Data Model

Couchbase’s use of JSON as a storage format allows powerful search and query over documents. Several data structures are supported by the SDK, including map, list, queue, and set.

The power to search, query, and easily work with data in Couchbase, comes from the choice of JSON as a storage format. Non-JSON storage is supported — see the Binary Storage Documentation — including UTF-8 strings, raw sequences of bytes, and language specific serializations, however, only JSON is supported by Query. In Couchbase, JSON’s key-value structure allows the storage of collection data structures such as lists, maps, sets and queues — see below. JSON’s tree-like structure allows operations against specific paths in the Document, and efficient support for these data structures.

Data Structures

Data structures in Couchbase are similar in concept to data structures in C# (.NET):

Map is like .NET Dictionary<TKey, TValue>, and is a key-value structure, where a value is accessed by using a key string.
List is like a .NET List<TValue> and is a sequential data structure. Values can be placed in the beginning or end of a list, and can be accessed using numeric indexes.
Queue is like a IQueue implementation which offers First In First Out (FIFO) semantics, allowing it to be used as a lightweight job queue.
Set is a wrapper over a List<TValue> which provides the ability to handle unique values.

These data structures are stored as JSON documents in Couchbase, and can therefore be accessed both using the Query Service and normal key-value operations. Data structures can also be manipulated using the traditional sub-document and full-document KV APIs.

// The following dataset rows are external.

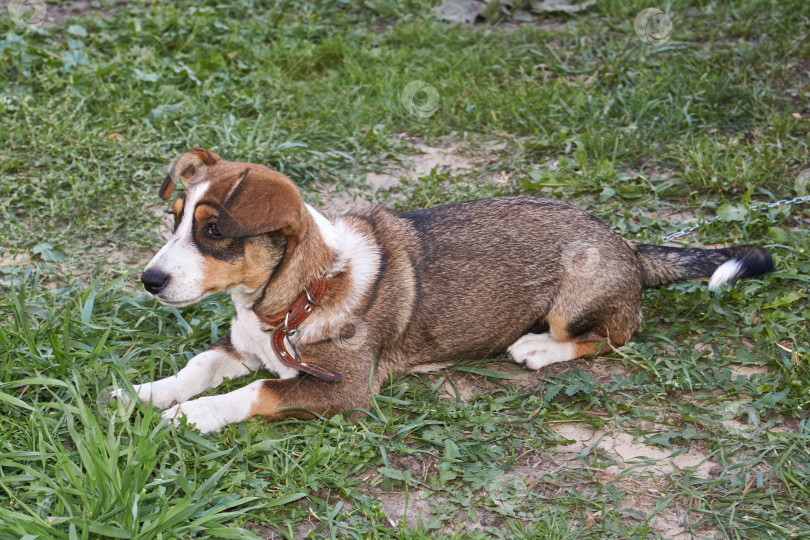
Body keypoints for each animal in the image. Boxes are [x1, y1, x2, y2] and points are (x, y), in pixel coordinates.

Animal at [112, 149, 772, 434]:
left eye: (215, 233)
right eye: (175, 220)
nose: (149, 281)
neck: (296, 299)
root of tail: (629, 247)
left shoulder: (345, 389)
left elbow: (255, 393)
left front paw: (186, 416)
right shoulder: (242, 347)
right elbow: (200, 366)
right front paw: (142, 393)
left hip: (578, 298)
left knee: (615, 335)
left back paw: (539, 348)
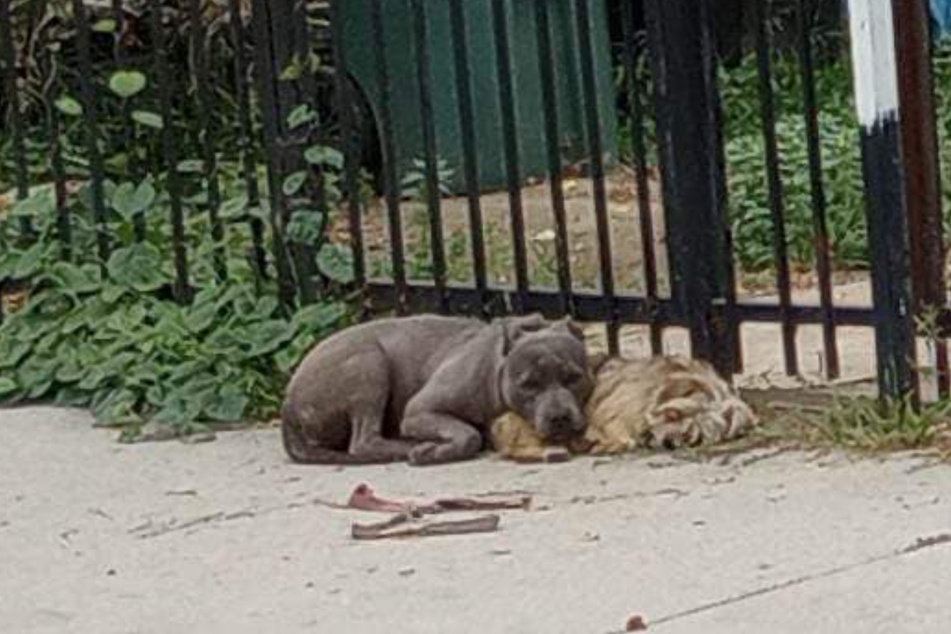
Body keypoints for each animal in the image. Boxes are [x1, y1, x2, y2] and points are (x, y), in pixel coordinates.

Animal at [282, 312, 592, 464]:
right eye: (528, 385)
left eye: (573, 378)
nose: (559, 417)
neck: (495, 368)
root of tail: (288, 405)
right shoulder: (419, 410)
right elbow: (468, 435)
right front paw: (437, 452)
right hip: (368, 364)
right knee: (363, 441)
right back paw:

Using the data structures API may help your application in two ways:

Simplicity: Data structures provide high level operations by which you can deal with documents as if they were container data structures. Adding an item to a dictionary is expressed as MapAdd, rather than retrieving the entire document, modifying it locally, and then saving it back to the server.
Efficiency: Data structure operations don’t transfer the entire document across the network. Only the relevant data is exchanged between client and server, allowing for less network overhead and shorter latency.

Besides the IBucket level data structure methods, there is a new namespace called Couchbase.Collections which contains implementations of some of the core interfaces in System.Collection.Generics such as ISet<TValue>, IList<TValue>, IDictionary<Tkey, TValue> and a CouchbaseQueue class. See section The Couchbase.Collections Namespace below for more details.

Data and Good Schema Design

Most operations are performed at the collection or scope level (although legacy bucket-level ops are often available), and keeping documents in the same collection can make for speedier indexing and queries — whether SQL++ or Search.

The Server enforces no schema, enabing evolutionary changes to your data model that reflect changes in the real world. The schema-on-read approach allows the client software that you write with the SDK to work with changes to an implicit schema, and allows heterogeneous data.

Objects, Relations, Tables

In the Relational Database (RDBMS) world, a translaton layer is often used between the objects of your data model in your application, and the tables that you store the data in. JSON storage allows you to store complex types, like nested records and arrays, without decomposing them to a second table (known in the SQL world as database normalization).

When the relational model was proposed, more than 50 years ago, limitations in available computer resources meant that removing data duplication in one-to-many and many-to-many relationships this way made a great deal of sense. There is still a case to be made for it for reducing inconsistencies — the difference with a document database is that you get to choose when to do this.

Collections and Scopes

Couchbase’s atomic units of data are documents, stored as key-value pairs. The value can be anything, but storing in JSON format enables indexing, searching, and many useful ways of working with the data from the SDK.

Collections are arbitary groupings of the data documents. Ones that suit your object model. For example, one collection of students enrolled at the college and one collection of courses available for them to take. Notionally you may view them as equivalent to an RDBMS table — but it’s up to you.

Within a bucket, you can organize your collections into scopes — some methods are available at the bucket level, but Search and Query Services favour Scope-level indexing and querying for greater efficiency.